* _Exercise prompt_: Look through the data below for the line with "needs to prove that the" and the line with "Showing 1 - 2 of 2", then output those two and all lines in between, exactly as written.

* _Record excerpts_:
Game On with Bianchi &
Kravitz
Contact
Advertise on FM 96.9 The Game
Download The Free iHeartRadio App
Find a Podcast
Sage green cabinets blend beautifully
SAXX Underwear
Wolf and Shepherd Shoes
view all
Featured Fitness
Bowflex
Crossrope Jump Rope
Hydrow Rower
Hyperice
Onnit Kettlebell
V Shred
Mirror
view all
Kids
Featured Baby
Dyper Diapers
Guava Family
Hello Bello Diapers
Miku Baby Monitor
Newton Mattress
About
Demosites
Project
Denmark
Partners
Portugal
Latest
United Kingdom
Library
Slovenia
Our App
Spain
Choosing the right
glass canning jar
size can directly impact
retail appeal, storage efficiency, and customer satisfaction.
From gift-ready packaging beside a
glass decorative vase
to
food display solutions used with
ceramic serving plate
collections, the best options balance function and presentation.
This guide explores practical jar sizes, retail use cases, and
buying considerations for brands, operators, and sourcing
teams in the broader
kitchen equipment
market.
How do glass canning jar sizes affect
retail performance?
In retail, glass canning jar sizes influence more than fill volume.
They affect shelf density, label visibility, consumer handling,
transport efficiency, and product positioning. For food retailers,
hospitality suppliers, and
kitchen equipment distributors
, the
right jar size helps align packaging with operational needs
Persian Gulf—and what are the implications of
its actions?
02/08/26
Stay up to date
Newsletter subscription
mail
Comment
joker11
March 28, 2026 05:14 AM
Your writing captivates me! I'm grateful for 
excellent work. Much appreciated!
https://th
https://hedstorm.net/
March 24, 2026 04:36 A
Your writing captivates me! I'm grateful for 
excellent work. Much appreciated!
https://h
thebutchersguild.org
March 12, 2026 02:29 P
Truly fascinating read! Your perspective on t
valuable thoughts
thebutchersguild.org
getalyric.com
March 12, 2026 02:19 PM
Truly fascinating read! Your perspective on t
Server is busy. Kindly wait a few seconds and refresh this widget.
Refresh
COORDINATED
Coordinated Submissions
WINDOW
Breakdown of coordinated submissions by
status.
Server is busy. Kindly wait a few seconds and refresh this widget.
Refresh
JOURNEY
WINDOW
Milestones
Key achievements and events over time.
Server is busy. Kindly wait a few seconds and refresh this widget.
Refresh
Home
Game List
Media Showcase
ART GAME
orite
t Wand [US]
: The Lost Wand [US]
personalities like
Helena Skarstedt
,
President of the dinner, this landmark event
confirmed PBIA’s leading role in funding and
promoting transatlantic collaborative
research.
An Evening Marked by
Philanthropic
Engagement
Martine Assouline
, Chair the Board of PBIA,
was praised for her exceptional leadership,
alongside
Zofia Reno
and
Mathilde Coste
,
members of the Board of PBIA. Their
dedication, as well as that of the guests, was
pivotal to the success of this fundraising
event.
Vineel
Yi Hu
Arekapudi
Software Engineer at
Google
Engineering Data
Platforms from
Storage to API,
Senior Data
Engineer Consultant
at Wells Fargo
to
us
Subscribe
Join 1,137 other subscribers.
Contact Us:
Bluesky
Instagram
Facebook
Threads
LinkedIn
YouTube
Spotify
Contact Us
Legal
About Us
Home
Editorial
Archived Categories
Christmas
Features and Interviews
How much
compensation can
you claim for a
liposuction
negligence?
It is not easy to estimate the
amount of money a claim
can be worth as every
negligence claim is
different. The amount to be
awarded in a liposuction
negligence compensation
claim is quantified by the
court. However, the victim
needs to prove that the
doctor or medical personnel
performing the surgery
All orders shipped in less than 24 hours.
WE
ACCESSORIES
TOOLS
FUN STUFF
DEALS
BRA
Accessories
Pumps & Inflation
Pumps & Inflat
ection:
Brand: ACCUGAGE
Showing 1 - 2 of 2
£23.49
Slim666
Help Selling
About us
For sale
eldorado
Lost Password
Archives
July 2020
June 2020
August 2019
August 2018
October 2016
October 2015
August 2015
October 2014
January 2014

* _Output_:
needs to prove that the
doctor or medical personnel
performing the surgery
All orders shipped in less than 24 hours.
WE
ACCESSORIES
TOOLS
FUN STUFF
DEALS
BRA
Accessories
Pumps & Inflation
Pumps & Inflat
ection:
Brand: ACCUGAGE
Showing 1 - 2 of 2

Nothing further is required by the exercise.